The third quarter ended on a significantly more uncomfortable note after the comparative calm of the summer.
Inflation is proving to be more stubborn than the advertised ‘transient’ and central banks are moving towards tapering and a recognition that rates will have to go up next year. Not before time, but I don’t envy them the management of the taper. Bond markets took notice and fell, taking the UK ten-year yield back up to 1% (it had been trading close to 0.5% in the summer) and the US ten-year to 1.5%. Long-dated gilts are now down by around 15% over the year, having fallen 10% over the past five weeks.
The combination of pent-up demand post COVID-19 with supply and transport shortages and rising energy costs is pushing up inflation and making a mockery of the forecasts. Increasingly, the wage pressures are there to see too, and it is not surprising to hear Jerome Powell state that the ‘conditions have been met’. Presumably we will hear shortly whether Chairman Powell is to be granted another term at the Federal Reserve.
Domestically, we have been treated to some extra, home grown, problems (many thanks to Brexit) including shortages of HGV drivers, agricultural workers, pig butchers etc. Now (ever reliable) the BBC is pushing a ‘winter of discontent’ theme... I think it is unfortunate that Andrew Bailey is now talking about the supply shortages being ‘transient’. I hope he is right, but it is time for a change in the dialogue.
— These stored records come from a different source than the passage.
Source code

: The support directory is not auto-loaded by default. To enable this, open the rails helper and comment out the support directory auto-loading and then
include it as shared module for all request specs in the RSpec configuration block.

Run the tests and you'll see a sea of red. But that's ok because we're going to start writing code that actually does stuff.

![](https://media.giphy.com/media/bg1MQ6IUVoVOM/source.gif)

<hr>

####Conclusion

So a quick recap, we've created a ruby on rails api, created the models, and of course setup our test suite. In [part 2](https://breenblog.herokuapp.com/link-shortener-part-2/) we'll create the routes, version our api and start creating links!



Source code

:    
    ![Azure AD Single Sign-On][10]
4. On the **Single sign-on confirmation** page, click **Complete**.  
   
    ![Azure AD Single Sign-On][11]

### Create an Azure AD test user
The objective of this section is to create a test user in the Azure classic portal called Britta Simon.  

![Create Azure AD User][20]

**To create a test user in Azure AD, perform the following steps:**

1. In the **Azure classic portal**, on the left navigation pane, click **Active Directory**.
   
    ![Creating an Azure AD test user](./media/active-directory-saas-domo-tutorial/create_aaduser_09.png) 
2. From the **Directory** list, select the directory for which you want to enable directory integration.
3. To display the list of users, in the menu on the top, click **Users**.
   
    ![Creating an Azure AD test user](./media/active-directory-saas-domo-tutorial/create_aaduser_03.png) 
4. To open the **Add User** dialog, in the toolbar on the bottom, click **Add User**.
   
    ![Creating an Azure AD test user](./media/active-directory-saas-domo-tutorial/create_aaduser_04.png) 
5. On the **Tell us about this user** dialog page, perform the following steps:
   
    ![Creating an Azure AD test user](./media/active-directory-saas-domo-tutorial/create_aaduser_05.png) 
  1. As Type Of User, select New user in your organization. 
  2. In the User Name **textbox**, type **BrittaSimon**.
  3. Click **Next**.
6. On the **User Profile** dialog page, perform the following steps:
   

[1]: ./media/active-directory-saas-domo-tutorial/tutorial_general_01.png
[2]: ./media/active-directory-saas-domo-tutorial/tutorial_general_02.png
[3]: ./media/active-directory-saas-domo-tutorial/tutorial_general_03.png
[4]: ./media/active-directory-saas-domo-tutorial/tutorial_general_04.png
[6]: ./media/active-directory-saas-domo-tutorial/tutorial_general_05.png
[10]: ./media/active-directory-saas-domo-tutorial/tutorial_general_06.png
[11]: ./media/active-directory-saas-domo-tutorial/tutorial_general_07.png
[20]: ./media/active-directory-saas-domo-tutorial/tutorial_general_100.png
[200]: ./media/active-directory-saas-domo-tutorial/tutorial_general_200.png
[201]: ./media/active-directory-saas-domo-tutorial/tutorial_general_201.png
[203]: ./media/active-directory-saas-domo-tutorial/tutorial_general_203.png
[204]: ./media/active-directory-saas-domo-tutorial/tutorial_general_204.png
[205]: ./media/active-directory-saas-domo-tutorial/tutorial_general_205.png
Meanwhile, China has again been illustrating the limits to acceptable capitalism as the true state of the heavily indebted Evergrande Group was revealed. There is little doubt that this will lead to lower growth for China as property is such an important part of their economy, though they do have ‘levers to pull’ and the Renminbi has remained steady.
Unsurprisingly, US stocks had their worst month of the year with the markets down around 5% including the tech sector. The same was true of most equity markets, though London’s headline indices were shielded by a sharp rally in the major oil companies, which still represent a significant slice of the market. Japanese stocks bucked the trend with a rally on the back of the change in political leadership.
Amidst the gloom, we should perhaps not lose sight of the fact that we do appear to be emerging from the pandemic (as I write Merck has announced successful trials of a Covid-19 antiviral pill). The UK economy is now running at 103% of pre-COVID levels (Jefferies EAR research), while Europe is almost back to pre-COVID levels. The US has struggled with the latest wave of the delta variant but this is now declining rapidly and their recovery appears to be back on track.